Капитан Енакиев посмотрел в бинокль и заметил:
– В сопровождении пехоты.
Капитан Ахунбаев нетерпеливо взял из его рук бинокль и тоже посмотрел. Он смотрел довольно долго, водя биноклем по горизонту. Наконец он вернул бинокль.
– До двух рот пехоты, – сказал Ахунбаев.
– Приблизительно так, – сказал капитан Енакиев. – Сколько у вас осталось штыков?
Ахунбаев не ответил на этот вопрос прямо.
– Большие потери, – с раздражением сказал он, перевязал на шее тесёмочки плащ-палатки, подтянул осевшие голенища сапог и широкими шагами побежал вперёд, размахивая автоматом.
Как ни тихо вёлся этот разговор, но в тот же миг слово «танки» облетело оба орудия.
Солдаты, не сговариваясь, стали копать быстрее, а пятые и шестые номера стали поспешно
выбирать из ящиков и складывать отдельно бронебойные патроны.
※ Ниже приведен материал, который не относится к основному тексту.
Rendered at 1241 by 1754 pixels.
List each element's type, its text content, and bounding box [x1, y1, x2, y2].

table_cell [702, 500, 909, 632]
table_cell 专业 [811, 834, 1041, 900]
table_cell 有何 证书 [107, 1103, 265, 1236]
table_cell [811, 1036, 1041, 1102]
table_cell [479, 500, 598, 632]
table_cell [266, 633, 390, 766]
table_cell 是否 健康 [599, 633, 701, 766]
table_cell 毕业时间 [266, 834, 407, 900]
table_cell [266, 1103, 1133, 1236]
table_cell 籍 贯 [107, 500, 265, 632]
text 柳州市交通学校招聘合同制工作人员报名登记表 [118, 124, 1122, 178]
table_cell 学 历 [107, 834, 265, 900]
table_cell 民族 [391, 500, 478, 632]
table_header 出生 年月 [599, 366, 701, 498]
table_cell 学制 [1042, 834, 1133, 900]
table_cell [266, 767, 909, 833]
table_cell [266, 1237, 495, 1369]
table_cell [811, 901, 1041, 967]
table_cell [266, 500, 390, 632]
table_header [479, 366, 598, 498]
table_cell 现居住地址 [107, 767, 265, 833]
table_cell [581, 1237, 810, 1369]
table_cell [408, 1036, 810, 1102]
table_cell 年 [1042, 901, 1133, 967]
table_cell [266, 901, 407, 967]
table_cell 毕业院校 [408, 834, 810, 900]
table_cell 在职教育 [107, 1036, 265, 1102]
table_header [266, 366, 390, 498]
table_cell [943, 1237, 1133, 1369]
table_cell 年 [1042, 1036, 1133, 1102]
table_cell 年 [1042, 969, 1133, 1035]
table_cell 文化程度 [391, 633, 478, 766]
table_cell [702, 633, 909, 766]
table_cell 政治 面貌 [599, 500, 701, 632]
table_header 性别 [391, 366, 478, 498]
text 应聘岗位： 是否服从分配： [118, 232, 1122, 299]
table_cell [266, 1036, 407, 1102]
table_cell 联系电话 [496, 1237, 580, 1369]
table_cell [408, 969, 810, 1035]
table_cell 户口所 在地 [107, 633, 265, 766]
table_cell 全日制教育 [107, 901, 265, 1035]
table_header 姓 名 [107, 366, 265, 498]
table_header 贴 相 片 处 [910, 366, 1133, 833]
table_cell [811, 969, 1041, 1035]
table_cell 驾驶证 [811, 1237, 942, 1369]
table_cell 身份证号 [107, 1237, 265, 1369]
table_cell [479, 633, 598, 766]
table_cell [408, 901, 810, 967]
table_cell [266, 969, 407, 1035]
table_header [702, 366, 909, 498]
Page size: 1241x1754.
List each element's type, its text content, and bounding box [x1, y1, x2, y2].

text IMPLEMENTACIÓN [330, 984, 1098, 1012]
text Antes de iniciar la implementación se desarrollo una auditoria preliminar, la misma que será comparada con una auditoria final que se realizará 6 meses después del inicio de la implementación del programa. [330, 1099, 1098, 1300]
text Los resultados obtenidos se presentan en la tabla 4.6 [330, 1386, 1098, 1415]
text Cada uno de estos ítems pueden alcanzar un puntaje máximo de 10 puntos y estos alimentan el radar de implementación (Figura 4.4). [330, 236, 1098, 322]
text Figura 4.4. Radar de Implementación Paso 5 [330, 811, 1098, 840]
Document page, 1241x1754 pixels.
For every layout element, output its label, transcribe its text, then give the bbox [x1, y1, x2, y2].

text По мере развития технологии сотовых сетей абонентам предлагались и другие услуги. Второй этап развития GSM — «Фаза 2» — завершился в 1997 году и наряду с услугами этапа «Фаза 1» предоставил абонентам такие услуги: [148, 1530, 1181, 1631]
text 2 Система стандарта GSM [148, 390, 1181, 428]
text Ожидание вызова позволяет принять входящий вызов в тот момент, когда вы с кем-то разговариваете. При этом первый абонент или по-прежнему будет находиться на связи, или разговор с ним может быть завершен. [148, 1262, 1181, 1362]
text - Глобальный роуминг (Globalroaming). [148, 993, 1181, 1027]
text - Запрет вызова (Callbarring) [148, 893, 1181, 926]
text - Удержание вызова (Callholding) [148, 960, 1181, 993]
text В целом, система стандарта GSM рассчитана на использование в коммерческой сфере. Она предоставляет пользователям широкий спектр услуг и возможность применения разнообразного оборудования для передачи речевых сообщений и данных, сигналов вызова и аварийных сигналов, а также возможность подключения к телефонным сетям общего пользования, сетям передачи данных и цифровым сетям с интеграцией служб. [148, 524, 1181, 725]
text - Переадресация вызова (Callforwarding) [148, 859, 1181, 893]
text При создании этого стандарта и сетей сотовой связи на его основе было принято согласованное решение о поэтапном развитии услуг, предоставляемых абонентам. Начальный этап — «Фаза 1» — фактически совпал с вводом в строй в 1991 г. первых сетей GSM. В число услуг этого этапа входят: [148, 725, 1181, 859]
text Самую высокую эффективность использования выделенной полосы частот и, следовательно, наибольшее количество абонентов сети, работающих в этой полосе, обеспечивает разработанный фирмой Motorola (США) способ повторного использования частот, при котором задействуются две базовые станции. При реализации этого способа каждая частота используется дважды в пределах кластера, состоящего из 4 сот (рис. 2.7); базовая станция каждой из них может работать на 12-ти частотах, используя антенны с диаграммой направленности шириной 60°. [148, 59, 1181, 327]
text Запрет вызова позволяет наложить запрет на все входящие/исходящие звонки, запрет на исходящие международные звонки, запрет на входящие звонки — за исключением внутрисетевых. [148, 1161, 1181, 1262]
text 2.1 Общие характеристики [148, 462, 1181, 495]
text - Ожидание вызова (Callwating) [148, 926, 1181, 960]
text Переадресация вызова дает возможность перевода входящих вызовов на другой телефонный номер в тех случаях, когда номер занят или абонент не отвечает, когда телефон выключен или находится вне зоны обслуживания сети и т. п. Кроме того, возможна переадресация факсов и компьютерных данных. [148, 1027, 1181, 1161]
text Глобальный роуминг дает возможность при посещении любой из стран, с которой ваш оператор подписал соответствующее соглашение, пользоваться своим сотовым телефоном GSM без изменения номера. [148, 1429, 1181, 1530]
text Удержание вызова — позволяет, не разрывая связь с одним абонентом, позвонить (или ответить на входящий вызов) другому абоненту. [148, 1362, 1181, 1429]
Твёрдо помня своё место в
бою, Ваня бросился к патронам.
И в это время Енакиев заметил мальчика.
– Как! Ты здесь? – сказал он. – Что ты здесь делаешь?
Ваня тотчас остановился и вытянулся в струнку.
100 лучших книг всех времен: www.100bestbooks.ru
Валентин Катаев «Сын полка»
– Шестой номер при первом орудии, товарищ капитан, – расторопно доложил он, прикладывая руку к шлему, ремешок которого никак не затягивался на подбородке, а болтался свободно.
Тут, надо признаться, мальчик немножко слукавил. Он не был шестым номером. Он только
был запасным при шестом номере. Но ему так хотелось быть шестым номером, ему так хотелось
предстать в наиболее выгодном свете перед своим капитаном и названым отцом, что он невольно
покривил душой.
Он стоял навытяжку перед Енакиевым, глядя на него широко раскрытыми синими глазами, в
которых светилось счастье, оттого что командир батареи наконец его заметил.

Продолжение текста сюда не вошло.